See the key part of source code (which generated the exception):
from pyspark.sql import SparkSession
spark = SparkSession.builder.appName('Test') \
.config("spark.executor.memory", "9g") \
.config("spark.executor.cores", "3") \
.config('spark.cores.max', 12) \
.getOrCreate()
new_DF=spark.read.parquet("v3io:///projects/risk/FeatureStore/pbr/parquet/")
new_DF.show()
Did you get similar issue?
The issue was in problematic parquet files.

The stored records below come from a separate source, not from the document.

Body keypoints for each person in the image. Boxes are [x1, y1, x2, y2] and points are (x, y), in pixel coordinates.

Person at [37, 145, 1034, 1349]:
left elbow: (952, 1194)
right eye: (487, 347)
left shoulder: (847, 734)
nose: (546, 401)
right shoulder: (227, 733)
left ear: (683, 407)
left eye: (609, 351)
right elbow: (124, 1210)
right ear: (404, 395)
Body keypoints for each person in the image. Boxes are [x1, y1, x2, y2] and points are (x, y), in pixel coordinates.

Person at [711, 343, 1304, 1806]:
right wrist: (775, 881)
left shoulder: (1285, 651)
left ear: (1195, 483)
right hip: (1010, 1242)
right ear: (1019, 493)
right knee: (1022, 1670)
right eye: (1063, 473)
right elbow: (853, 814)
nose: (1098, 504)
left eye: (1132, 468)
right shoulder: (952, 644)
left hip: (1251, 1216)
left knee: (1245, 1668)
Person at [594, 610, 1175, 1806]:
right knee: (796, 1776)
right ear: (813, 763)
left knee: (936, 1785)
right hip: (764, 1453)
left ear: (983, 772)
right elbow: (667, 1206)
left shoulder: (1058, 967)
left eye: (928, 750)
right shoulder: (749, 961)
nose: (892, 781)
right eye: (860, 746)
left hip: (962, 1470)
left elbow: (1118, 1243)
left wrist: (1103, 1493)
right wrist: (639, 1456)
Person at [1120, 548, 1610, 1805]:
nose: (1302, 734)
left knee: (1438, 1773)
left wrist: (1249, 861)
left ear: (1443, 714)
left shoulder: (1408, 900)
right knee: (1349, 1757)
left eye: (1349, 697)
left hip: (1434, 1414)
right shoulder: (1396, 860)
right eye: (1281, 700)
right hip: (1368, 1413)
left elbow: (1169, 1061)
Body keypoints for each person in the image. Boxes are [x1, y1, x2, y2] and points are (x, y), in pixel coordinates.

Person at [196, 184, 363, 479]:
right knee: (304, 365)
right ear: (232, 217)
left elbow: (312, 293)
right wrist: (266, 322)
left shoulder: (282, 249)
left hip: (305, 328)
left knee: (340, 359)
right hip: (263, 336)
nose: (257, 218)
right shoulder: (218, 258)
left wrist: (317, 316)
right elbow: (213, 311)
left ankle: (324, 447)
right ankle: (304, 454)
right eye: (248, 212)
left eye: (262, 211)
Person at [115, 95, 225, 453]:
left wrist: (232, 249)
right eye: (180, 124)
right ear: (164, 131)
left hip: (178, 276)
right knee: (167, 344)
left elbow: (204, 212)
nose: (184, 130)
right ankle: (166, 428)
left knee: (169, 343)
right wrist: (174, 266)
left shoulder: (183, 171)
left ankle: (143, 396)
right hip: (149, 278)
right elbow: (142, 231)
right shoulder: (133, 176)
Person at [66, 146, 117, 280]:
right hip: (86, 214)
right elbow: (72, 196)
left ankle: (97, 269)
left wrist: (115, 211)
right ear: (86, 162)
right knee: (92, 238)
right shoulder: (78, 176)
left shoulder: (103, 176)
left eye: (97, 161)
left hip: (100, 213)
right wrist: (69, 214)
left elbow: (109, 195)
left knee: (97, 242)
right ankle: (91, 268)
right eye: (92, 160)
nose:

When I transferred these files from parquet to CSV format, you can see these different headers:
file> a09*.parquet
...
pbr_cnt_3M_up(Int64)
pbr_cnt_3m_up(Int64)
pbr_kept_rate_3M(Double)
pbr_kept_rate_3m(Double)
...
file> b87*.parquet
...
pbr_cnt_3m_up(Int64)
pbr_kept_rate_3M(Double)
...
Issue was that we had similar column names with differences in lowercase and uppercase. The PySpark was not able to unify these differences.
Solution was, recreate these parquet files and remove these column name differences and use unique column names (only with lower cases).